■ **Exercise description**:
Please print the data below line for line, keeping every character the same.

- - -

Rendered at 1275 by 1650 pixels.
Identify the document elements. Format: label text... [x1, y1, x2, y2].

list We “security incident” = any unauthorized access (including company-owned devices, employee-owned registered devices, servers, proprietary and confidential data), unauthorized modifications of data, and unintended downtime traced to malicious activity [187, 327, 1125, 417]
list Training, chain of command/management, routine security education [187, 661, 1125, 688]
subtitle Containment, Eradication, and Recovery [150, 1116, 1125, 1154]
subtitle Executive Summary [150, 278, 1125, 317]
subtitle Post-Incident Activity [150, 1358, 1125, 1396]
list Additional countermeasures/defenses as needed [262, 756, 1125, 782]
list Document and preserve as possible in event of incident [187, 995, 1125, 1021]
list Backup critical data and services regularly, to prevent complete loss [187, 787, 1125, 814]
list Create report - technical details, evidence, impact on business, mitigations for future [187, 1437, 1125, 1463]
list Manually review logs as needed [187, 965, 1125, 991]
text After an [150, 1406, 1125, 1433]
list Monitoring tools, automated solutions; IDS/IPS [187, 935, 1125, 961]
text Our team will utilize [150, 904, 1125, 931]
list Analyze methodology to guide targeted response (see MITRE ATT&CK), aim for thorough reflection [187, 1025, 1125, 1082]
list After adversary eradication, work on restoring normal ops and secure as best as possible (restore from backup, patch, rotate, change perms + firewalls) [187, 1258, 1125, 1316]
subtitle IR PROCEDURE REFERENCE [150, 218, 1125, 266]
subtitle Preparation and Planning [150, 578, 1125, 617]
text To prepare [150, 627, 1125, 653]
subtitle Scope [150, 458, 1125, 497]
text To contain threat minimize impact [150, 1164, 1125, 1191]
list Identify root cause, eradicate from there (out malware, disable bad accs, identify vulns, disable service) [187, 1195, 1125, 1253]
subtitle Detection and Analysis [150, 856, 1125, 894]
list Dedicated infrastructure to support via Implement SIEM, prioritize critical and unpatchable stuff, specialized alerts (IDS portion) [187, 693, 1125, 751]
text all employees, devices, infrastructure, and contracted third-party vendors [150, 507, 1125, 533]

- - -

■ **Task answer**:
Rendered at 1275 by 1650 pixels.
Identify the document elements. Format: label text... [x1, y1, x2, y2].

list We “security incident” = any unauthorized access (including company-owned devices, employee-owned registered devices, servers, proprietary and confidential data), unauthorized modifications of data, and unintended downtime traced to malicious activity [187, 327, 1125, 417]
list Training, chain of command/management, routine security education [187, 661, 1125, 688]
subtitle Containment, Eradication, and Recovery [150, 1116, 1125, 1154]
subtitle Executive Summary [150, 278, 1125, 317]
subtitle Post-Incident Activity [150, 1358, 1125, 1396]
list Additional countermeasures/defenses as needed [262, 756, 1125, 782]
list Document and preserve as possible in event of incident [187, 995, 1125, 1021]
list Backup critical data and services regularly, to prevent complete loss [187, 787, 1125, 814]
list Create report - technical details, evidence, impact on business, mitigations for future [187, 1437, 1125, 1463]
list Manually review logs as needed [187, 965, 1125, 991]
text After an [150, 1406, 1125, 1433]
list Monitoring tools, automated solutions; IDS/IPS [187, 935, 1125, 961]
text Our team will utilize [150, 904, 1125, 931]
list Analyze methodology to guide targeted response (see MITRE ATT&CK), aim for thorough reflection [187, 1025, 1125, 1082]
list After adversary eradication, work on restoring normal ops and secure as best as possible (restore from backup, patch, rotate, change perms + firewalls) [187, 1258, 1125, 1316]
subtitle IR PROCEDURE REFERENCE [150, 218, 1125, 266]
subtitle Preparation and Planning [150, 578, 1125, 617]
text To prepare [150, 627, 1125, 653]
subtitle Scope [150, 458, 1125, 497]
text To contain threat minimize impact [150, 1164, 1125, 1191]
list Identify root cause, eradicate from there (out malware, disable bad accs, identify vulns, disable service) [187, 1195, 1125, 1253]
subtitle Detection and Analysis [150, 856, 1125, 894]
list Dedicated infrastructure to support via Implement SIEM, prioritize critical and unpatchable stuff, specialized alerts (IDS portion) [187, 693, 1125, 751]
text all employees, devices, infrastructure, and contracted third-party vendors [150, 507, 1125, 533]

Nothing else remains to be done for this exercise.